Tiny black mussels are as petite as I like, fresh and plump but soaked in a salty, bouillon-cube-like broth. Bread is slightly stale and sodden salads are composed of weepy bagged lettuce weighed down by heavy dressing and sorry cucumber rounds.

Pastas are rich if overcooked, and crepes are thick and leaden baked deals with too much greasy cheese and heavy filling.

We had an especially bad experience one night when the kitchen was clearly in crisis. Tiny, black and crumbling crab cakes tasted of propane, as if they had been scorched by an amateur grill jockey. In fact, nearly everything that evening was dramatically over- or undercooked.

The seafood we tried, including snappy grilled shrimp, was fresh enough and tasty but uninspired. Steaks are a better option, including a big, meaty filet nicely marbled and gently scorched but still juicy and red in the center.

Thick, golden, perfectly crisp pommes frites promised to save the evening if only a surly waiter hadn't ignored and argued with us by turns. Waits for entrees extended to half an hour or more -- a trial that might have been eased by a refilled glass or at least an acknowledgement that the kitchen was having difficulty.

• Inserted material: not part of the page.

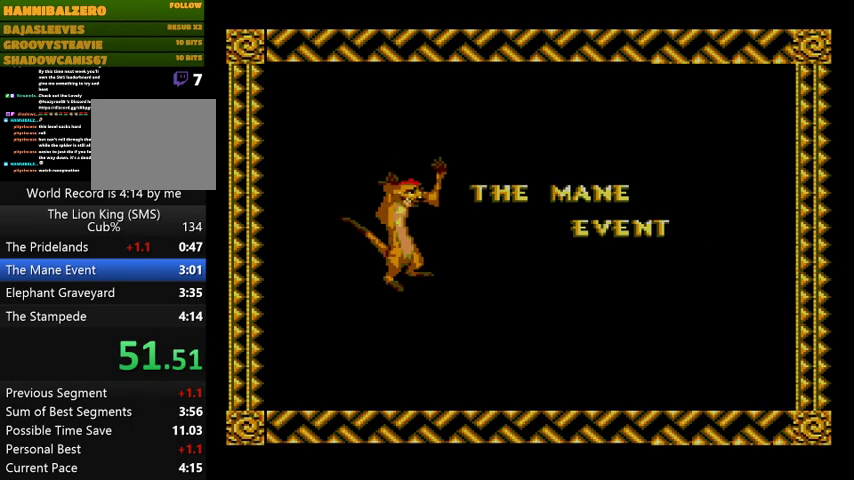
{"buttons": ["DPAD_RIGHT"], "events": [[33, "CROSS", "down"], [100, "DPAD_RIGHT", "up"], [133, "CROSS", "up"], [233, "DPAD_RIGHT", "down"]]}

And it was. A visit to an unkempt, oddly out-of-the-way bathroom gave us a view of a true hell's kitchen, engulfed in smoke, where sweating staffers screamed at each other. Even our petite hostess could be seen elbow-deep in soapy water, trying to help out. (She pinch hit as a server, too, but her overpowering perfume ruined my husband's appetite.)

The space (formerly Mambo's) is anchored by a claustrophobic interior with red and black accents and dominated by a huge sidewalk space where a seat under a broad umbrella is dreamy on a balmy night. A glass of wine from a cheap, French-dominated list is a simple pleasure not easily spoiled. Rosé, cote du rhone and rugged Bordeaux are worth sipping for the price.

Lunch specials offer drinkable house wines for as little as $3 a glass that, along with a simple sandwich such as a sweet and eggy croque monsieur, can ease a crazy day. Follow it with a straightforward chocolate tart and life is good.

On a bad night, though, this sliver of Paris is about as enjoyable as being stuck in a Eurotunnel traffic jam in a Renault.